Lie on your back with both legs relaxed comfortably. Bring the injured foot towards your buttocks by bending the knee. Grasp your ankle and gently pull towards your buttocks. Hold this for 10-30 seconds and release. Repeat on the opposite side. Another option is to support yourself by holding the back of a chair. Bend the knee and bring your foot towards your buttocks and grasp the ankle. Gently pull and stretch your quadriceps. Be sure to repeat on for the other leg.
This helps regain full range of motion.
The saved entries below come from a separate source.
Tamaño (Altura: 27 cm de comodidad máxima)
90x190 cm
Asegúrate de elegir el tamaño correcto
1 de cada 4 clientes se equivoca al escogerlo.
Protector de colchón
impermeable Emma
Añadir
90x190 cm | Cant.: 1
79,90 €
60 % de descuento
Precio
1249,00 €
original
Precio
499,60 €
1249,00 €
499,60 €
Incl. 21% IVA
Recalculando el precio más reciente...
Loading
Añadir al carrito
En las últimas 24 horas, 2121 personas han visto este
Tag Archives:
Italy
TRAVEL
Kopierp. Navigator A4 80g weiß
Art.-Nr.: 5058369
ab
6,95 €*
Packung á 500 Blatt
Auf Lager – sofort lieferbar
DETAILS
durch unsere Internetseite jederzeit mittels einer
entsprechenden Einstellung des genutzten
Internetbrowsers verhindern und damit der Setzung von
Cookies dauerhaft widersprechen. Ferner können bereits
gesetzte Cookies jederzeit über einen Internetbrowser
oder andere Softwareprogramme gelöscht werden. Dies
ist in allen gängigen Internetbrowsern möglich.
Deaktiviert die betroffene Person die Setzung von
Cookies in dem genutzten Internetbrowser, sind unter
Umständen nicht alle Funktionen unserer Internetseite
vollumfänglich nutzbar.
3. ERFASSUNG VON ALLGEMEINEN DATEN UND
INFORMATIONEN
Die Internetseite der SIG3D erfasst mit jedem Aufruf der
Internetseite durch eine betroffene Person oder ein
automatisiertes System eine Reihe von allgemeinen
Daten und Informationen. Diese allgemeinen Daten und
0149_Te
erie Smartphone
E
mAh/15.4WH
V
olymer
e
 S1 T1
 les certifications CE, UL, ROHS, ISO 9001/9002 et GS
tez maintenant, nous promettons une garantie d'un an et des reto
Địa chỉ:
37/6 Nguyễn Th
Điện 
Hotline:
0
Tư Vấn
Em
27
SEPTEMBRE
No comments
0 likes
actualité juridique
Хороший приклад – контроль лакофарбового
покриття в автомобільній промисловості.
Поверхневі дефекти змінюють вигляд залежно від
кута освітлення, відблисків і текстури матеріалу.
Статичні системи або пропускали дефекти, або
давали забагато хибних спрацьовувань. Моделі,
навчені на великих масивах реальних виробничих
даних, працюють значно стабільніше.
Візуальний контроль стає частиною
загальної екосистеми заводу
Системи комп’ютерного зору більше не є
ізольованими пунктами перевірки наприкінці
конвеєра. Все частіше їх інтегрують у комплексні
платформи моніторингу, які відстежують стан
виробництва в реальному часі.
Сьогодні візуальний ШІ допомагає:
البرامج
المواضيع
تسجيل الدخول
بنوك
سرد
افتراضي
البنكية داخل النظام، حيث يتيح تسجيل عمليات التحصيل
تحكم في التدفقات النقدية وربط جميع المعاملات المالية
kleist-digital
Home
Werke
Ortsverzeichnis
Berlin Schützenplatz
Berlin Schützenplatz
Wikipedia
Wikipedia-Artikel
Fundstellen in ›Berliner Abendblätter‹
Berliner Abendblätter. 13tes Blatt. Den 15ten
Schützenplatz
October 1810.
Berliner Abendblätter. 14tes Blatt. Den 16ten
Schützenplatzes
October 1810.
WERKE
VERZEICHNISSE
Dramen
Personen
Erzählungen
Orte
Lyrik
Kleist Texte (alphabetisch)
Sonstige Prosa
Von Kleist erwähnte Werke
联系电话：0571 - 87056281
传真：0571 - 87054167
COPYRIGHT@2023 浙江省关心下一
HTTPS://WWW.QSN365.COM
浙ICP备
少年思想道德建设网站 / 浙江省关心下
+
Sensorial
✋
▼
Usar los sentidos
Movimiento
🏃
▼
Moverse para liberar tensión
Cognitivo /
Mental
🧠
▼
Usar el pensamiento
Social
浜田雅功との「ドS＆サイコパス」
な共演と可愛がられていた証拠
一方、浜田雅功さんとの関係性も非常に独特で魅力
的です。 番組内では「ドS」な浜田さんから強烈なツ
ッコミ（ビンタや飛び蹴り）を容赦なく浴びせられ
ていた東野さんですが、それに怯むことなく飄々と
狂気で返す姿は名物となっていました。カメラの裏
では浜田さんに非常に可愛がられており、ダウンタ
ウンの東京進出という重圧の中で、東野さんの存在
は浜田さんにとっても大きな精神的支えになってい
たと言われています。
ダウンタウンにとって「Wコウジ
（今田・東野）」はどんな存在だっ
Start by lying on your back with both legs extended and relaxed. Slowly slide one heel towards the buttocks. Keep the low back engaged with the ground and continue bending the knee until it becomes a little uncomfortable. Hold this for about 5-10 seconds and then slowly slide your heel back to starting position. Do 10 repetitions on each side.
Recovery from any injury always depends on the severity of the injury and how easy your body heals. Younger persons simply heal faster as do those in optimum health. Plan on a few weeks at a minimum for recovery. More severe injuries can take up to 6 to 8 weeks and having a physician or physical therapist guide you is a good plan. Always warm up and begin stretches and strengthening exercises slowly when dealing with an injury. As the pain subsides, you can ease back into normal exercise and activities.